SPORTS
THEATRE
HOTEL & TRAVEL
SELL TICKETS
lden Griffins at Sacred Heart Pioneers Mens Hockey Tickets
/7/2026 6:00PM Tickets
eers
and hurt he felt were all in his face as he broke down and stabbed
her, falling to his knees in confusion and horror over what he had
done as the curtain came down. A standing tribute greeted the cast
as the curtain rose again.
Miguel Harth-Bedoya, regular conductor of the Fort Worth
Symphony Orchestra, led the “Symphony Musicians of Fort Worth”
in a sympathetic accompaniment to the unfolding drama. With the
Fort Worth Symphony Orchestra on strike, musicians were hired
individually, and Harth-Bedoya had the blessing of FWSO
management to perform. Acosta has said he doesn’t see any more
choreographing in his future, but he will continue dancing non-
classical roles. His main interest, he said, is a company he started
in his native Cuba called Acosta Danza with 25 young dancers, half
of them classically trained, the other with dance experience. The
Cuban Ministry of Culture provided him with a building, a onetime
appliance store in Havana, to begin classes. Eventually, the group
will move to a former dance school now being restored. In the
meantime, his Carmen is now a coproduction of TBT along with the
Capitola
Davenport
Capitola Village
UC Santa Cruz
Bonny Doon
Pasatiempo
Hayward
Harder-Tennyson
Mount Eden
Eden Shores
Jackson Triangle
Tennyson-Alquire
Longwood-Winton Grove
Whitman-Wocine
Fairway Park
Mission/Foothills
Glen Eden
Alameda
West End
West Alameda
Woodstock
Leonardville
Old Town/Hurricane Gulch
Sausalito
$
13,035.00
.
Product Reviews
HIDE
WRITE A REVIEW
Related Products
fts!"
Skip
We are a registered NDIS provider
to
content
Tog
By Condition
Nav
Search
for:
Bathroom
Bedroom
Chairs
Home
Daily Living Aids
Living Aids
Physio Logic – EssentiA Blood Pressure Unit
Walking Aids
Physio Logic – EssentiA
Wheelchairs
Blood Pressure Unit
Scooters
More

* * *

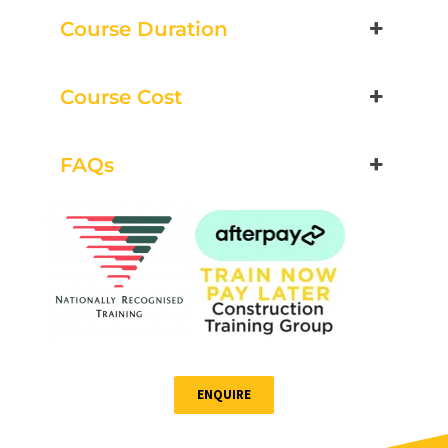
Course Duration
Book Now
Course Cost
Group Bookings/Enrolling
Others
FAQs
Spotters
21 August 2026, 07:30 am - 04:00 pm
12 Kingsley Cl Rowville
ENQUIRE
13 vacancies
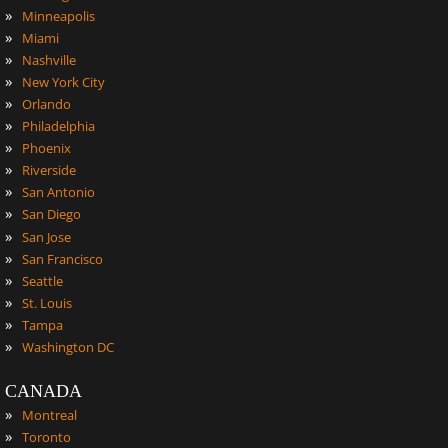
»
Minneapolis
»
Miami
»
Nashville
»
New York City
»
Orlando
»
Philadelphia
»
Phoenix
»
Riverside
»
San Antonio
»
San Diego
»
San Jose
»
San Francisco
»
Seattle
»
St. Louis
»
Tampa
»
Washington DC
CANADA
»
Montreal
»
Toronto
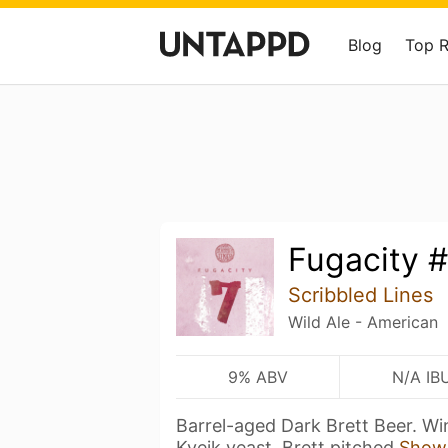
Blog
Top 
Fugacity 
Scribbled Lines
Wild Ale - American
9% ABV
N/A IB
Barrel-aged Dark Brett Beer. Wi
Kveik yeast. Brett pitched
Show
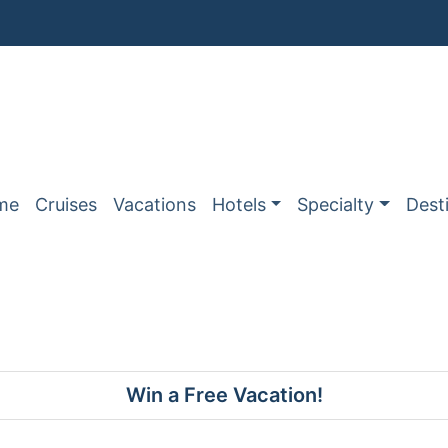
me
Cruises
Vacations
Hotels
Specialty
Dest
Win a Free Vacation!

---

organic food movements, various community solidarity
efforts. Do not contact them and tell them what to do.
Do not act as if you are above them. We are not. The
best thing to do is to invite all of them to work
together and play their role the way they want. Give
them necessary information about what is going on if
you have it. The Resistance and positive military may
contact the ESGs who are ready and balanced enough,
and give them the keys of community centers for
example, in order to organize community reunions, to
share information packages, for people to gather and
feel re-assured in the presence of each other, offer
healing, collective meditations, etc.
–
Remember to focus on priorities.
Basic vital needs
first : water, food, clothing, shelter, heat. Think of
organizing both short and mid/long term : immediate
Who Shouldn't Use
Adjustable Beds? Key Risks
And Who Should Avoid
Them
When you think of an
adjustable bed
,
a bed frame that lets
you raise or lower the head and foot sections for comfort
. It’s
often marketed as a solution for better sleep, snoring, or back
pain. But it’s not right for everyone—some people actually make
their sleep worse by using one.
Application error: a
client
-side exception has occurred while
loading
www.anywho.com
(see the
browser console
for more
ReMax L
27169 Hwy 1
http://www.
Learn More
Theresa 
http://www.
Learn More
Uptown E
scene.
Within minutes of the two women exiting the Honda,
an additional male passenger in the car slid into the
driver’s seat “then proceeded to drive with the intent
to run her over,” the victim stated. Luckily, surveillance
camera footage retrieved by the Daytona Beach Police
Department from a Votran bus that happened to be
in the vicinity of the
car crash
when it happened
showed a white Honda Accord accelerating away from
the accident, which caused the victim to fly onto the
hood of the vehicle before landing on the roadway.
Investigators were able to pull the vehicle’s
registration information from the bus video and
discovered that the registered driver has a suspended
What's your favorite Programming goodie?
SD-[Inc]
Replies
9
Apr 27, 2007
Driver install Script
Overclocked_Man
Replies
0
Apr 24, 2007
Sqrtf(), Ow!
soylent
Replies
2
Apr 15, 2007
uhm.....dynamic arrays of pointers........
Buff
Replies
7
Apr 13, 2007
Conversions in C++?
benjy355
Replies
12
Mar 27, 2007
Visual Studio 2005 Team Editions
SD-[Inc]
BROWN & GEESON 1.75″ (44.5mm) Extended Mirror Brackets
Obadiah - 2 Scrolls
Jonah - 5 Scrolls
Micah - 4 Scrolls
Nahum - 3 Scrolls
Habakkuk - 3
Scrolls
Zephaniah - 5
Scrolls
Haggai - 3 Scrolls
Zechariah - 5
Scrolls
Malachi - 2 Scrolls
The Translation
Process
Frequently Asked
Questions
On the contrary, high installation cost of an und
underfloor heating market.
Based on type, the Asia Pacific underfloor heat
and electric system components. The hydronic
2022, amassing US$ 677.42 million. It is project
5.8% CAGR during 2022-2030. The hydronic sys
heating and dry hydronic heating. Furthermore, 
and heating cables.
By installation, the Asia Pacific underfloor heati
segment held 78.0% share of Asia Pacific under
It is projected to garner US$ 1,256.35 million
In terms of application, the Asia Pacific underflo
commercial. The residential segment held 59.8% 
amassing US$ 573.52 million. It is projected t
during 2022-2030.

• _YOUR OBJECTIVE_: Of the lines above, copy each that contains "happened".

• _COMPLETED EXERCISE_:
Department from a Votran bus that happened to be
when it happened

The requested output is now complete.